At the land registry office, the house is dated 1952, nothing before that. “The resettlement books seem to be lost,” says the official; not lost, “seem to be lost”; this expression he chooses is fair. Batting zero. Soyyılmaz's film could have stayed here, if social media didn’t exist. That didn't happen quickly either, he received a lot of messages from Turkey and Greece in response to the calls he made over a long period of time spanning seven years. Even though he had no idea who Chrysoula Rodaki could be, there were people who wanted to help. In Greece, his search was repeatedly reported in the news, the call was spread, he reached a number of lists. He searched for villages in northern Greece where the Greeks who had been expelled from the village where his grandmother and her father were born might have settled. Could the Greek for “karaca” of Karacaköy be the name of another village on the other side of the border?

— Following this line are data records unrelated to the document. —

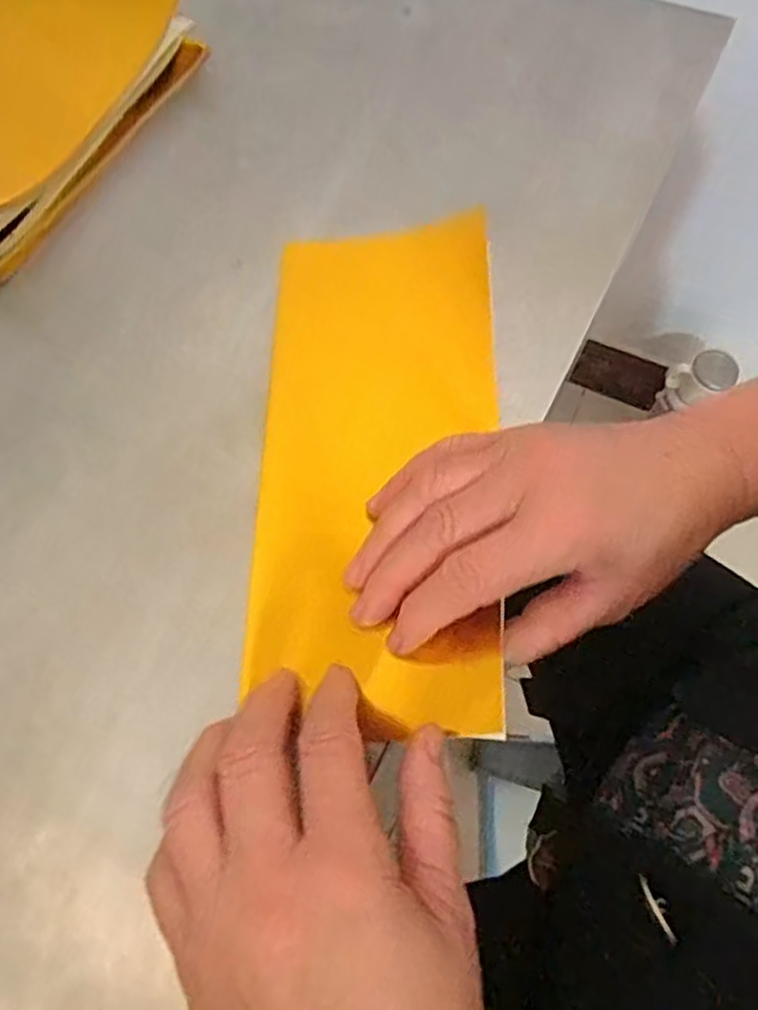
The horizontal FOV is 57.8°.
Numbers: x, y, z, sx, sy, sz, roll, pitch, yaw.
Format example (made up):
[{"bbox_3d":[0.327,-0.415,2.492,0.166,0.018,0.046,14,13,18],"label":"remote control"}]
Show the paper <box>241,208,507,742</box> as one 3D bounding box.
[{"bbox_3d":[-0.001,-0.024,0.311,0.107,0.025,0.237,3,71,2],"label":"paper"}]

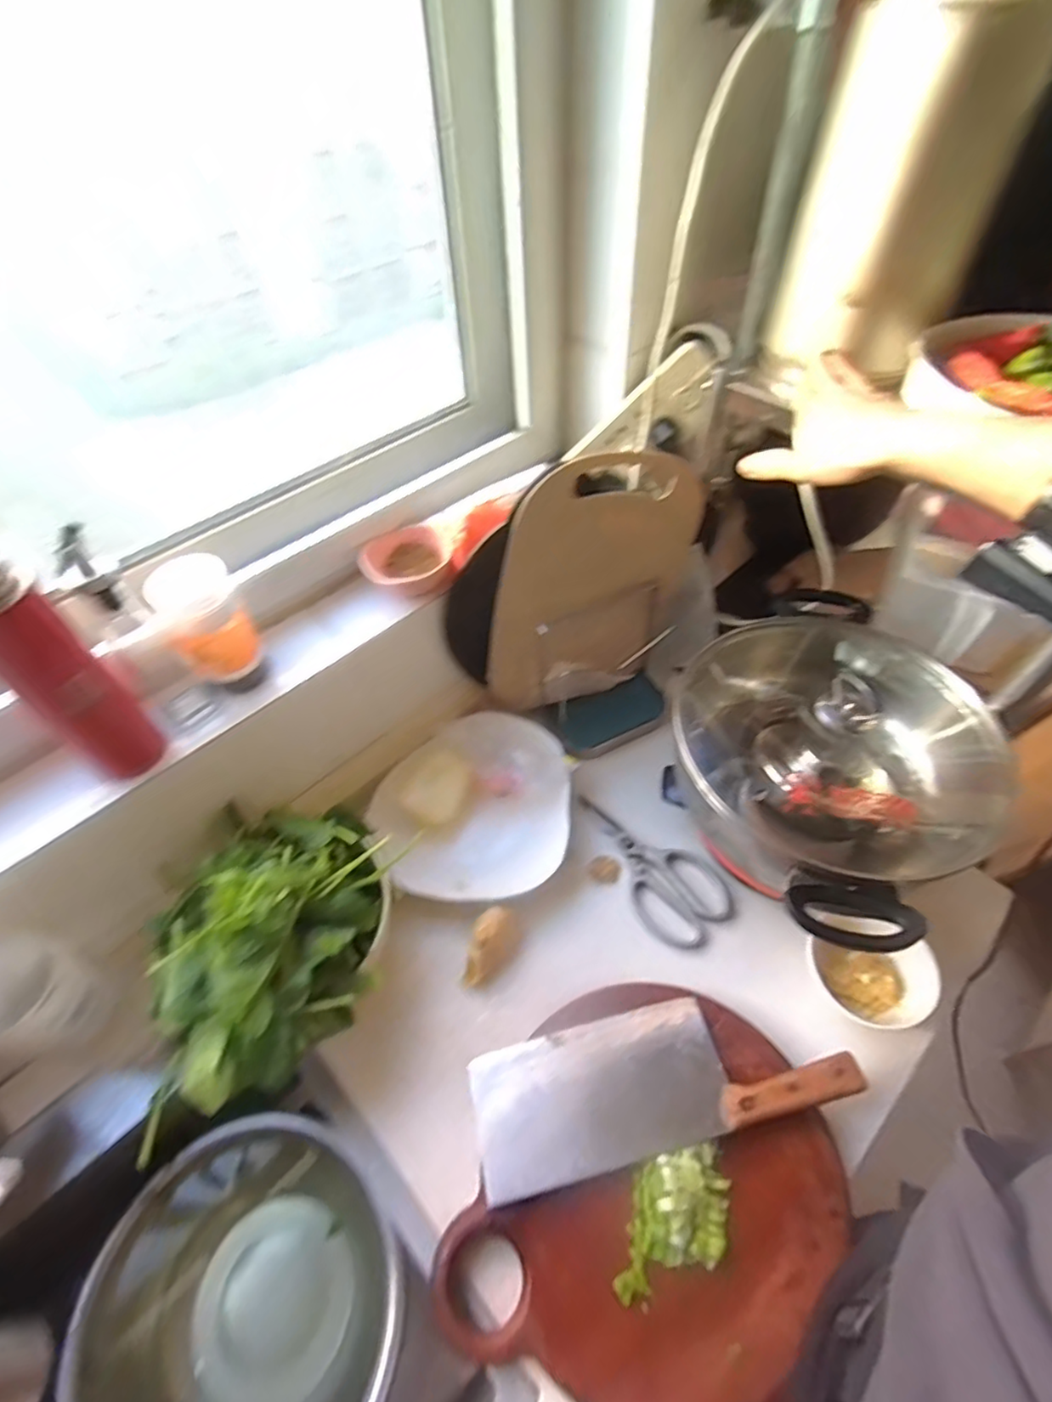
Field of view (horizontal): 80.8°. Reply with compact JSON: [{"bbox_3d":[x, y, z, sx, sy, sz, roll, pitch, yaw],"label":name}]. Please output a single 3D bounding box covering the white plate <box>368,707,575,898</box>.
[{"bbox_3d":[-0.059,0.121,0.714,0.228,0.071,0.202,-8,51,-4],"label":"white plate"}]

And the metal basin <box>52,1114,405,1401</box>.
[{"bbox_3d":[-0.264,0.591,0.603,0.277,0.168,0.278,-1,51,2],"label":"metal basin"}]

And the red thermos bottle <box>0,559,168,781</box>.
[{"bbox_3d":[-0.350,-0.014,0.468,0.052,0.201,0.060,-33,57,-22],"label":"red thermos bottle"}]

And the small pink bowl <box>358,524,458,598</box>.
[{"bbox_3d":[-0.133,-0.153,0.678,0.088,0.038,0.087,-20,53,-13],"label":"small pink bowl"}]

It's not like telling the end of a movie; Soyyılmaz eventually reaches Theodor Rodaki. The Rodakis are one of the families forced to migrate from Anatolia in the first wave. According to the family tree, Chyrsoula Rodakis was a young woman who died of an illness at the age of 18. The fact that she was adopted hides another story that today no one will ever know; even if there is no treasure in the tombstone, there is this one.

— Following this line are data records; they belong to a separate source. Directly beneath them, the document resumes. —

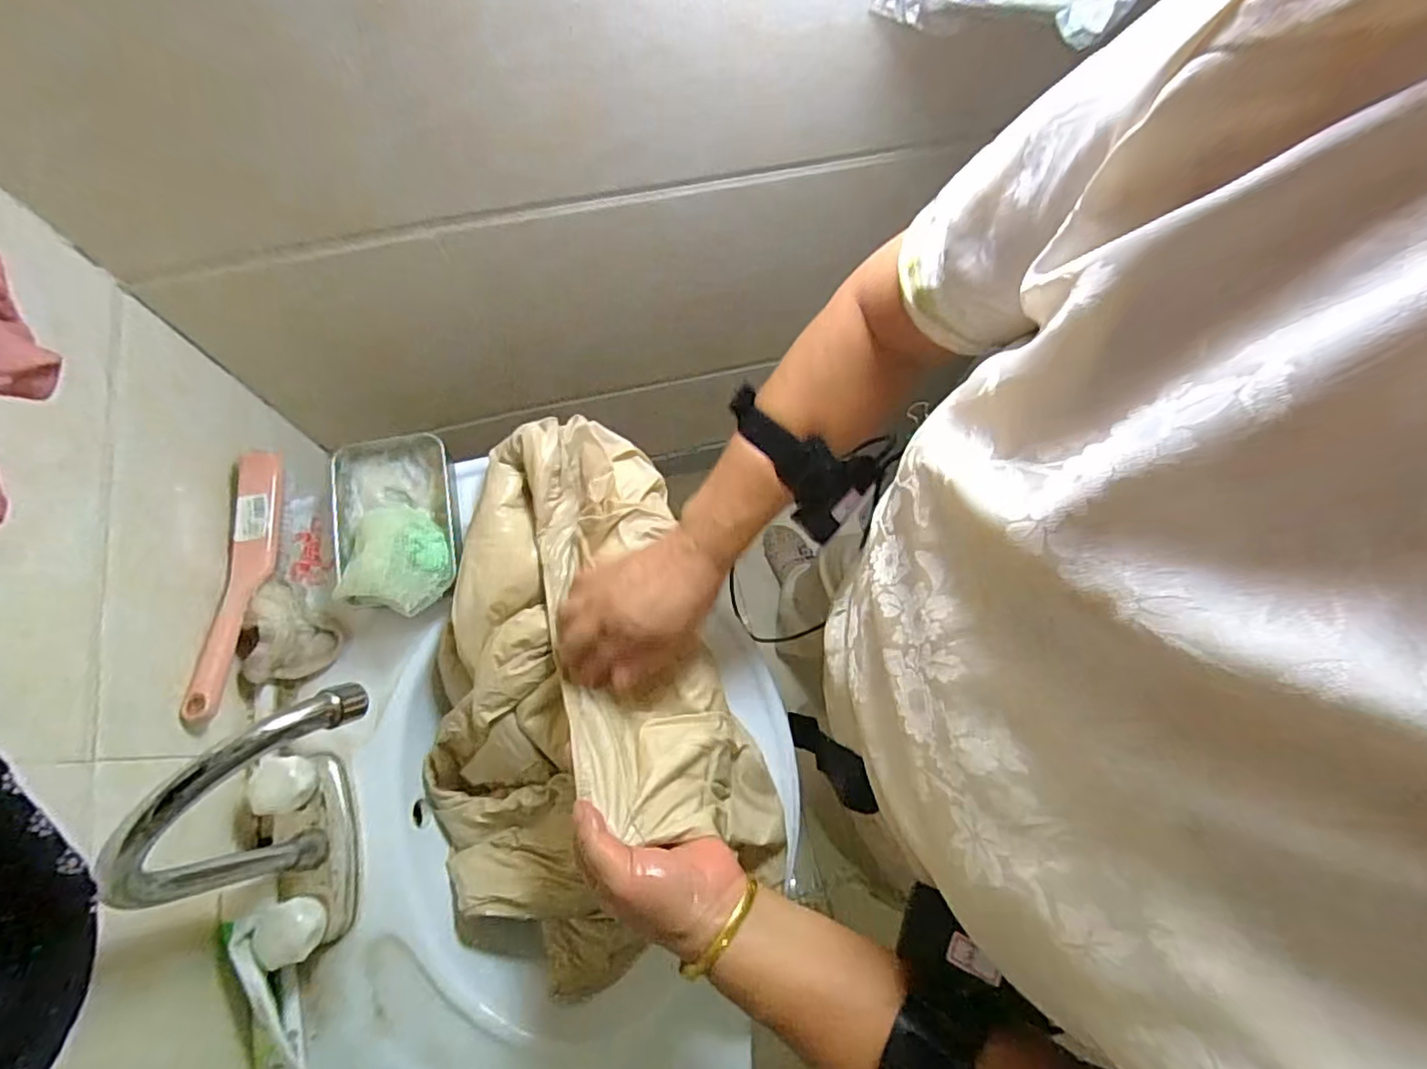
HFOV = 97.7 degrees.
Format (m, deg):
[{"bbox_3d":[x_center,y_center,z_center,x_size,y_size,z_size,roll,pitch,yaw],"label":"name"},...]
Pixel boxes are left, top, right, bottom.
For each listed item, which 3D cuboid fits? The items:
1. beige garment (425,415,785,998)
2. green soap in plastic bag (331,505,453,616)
[{"bbox_3d":[-0.120,0.126,0.496,0.257,0.164,0.414,-18,73,-8],"label":"beige garment"},{"bbox_3d":[-0.261,0.017,0.521,0.083,0.047,0.091,1,72,-2],"label":"green soap in plastic bag"}]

Afterwards, a meeting in the garden of that house that connected the two families, a tombstone shouldered with tears, all together towards the Çatalca Museum of Exchange. Then a table. While a wonderful table was set, it was the zucchini pie left over from the day before that caused the most excitement, simply because the elders of the family did just that...

Ghosts of the past
Even if Kerem Soyyılmaz had not found Theodor Rodaki, this would still be a film of a search, a journey, and many people touched by the film would not remain where they started. For example, it seems strange to him today that his family, who migrated from Crimea to these lands after the war in the mid-19th century, had never wondered about the history of the house before. Where they lived before, how they moved to that house, those parts are still blurry. “The fact that such a tangible thing came out of the place we call home added a dimension to the concept of home in our family. When I look back now, it seems like we actually created our own story while trying to find the story of the stone. “My aunt's love for the house, the garden and everything, her sense of belonging, her flowers, were once the same for another family. That's why we wrote 'One house, two families' when we introduced the film.

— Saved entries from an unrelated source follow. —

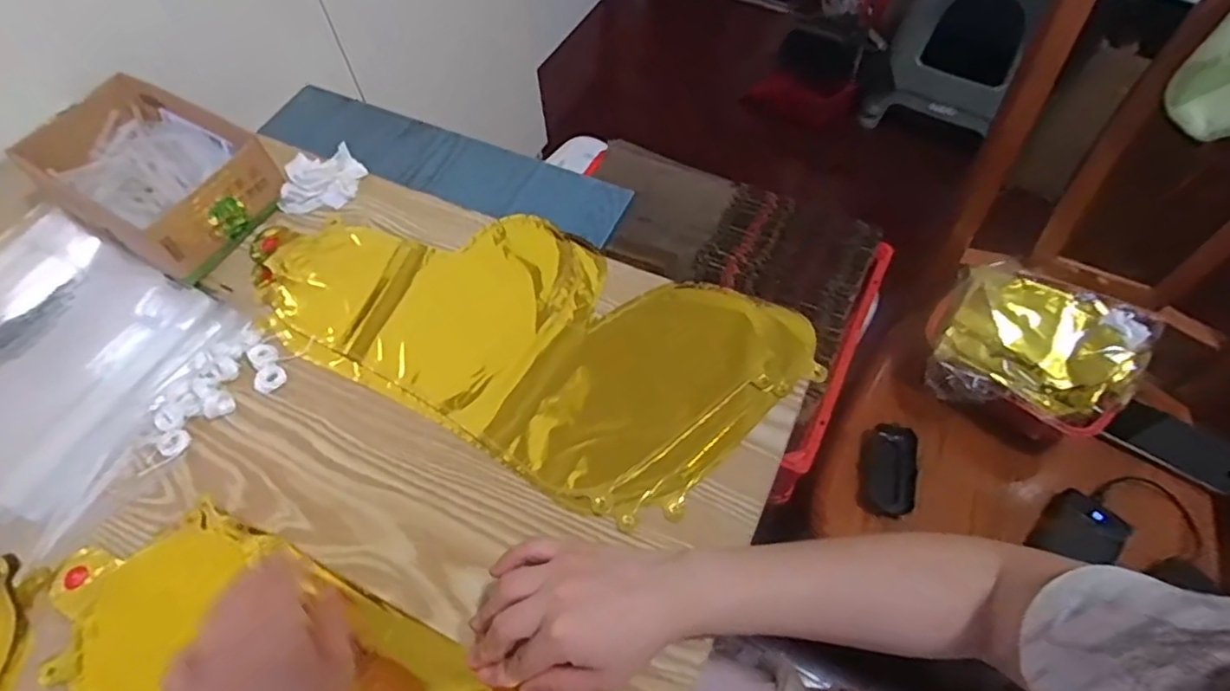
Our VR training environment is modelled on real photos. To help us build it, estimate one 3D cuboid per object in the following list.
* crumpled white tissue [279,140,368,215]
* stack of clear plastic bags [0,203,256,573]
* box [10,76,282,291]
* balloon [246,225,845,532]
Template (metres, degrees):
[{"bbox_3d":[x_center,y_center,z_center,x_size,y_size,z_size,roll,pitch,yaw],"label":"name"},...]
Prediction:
[{"bbox_3d":[-0.269,-0.152,0.604,0.069,0.027,0.051,-6,59,-2],"label":"crumpled white tissue"},{"bbox_3d":[-0.466,0.004,0.534,0.273,0.018,0.208,26,64,16],"label":"stack of clear plastic bags"},{"bbox_3d":[-0.416,-0.153,0.595,0.196,0.070,0.136,24,63,15],"label":"box"},{"bbox_3d":[-0.081,-0.021,0.533,0.437,0.008,0.210,24,63,15],"label":"balloon"}]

Despite the state, we have a partially clearer family story. One of the missing pieces of Theodor's family story on the other side of the border has been completed,” Soyyılmaz says.
Perhaps there was a connection with the sightings of “ghosts” even before they reached the Rodakis. Outright ghosts... The contribution of Tuba Emiroğlu, an academic at Mimar Sinan Fine Arts University working on Gökçeada/Imroz and the ghosts of the past, is to make sense of this; she says that we should be worried if the ghosts never appeared, because they keep such histories of political violence alive in social memory. This is one way.

Searching for Rodakis, won the Best Documentary Film Award at the Adana Golden Boll Film Festival last year, among many other awards.  The movie is also available on BluTV.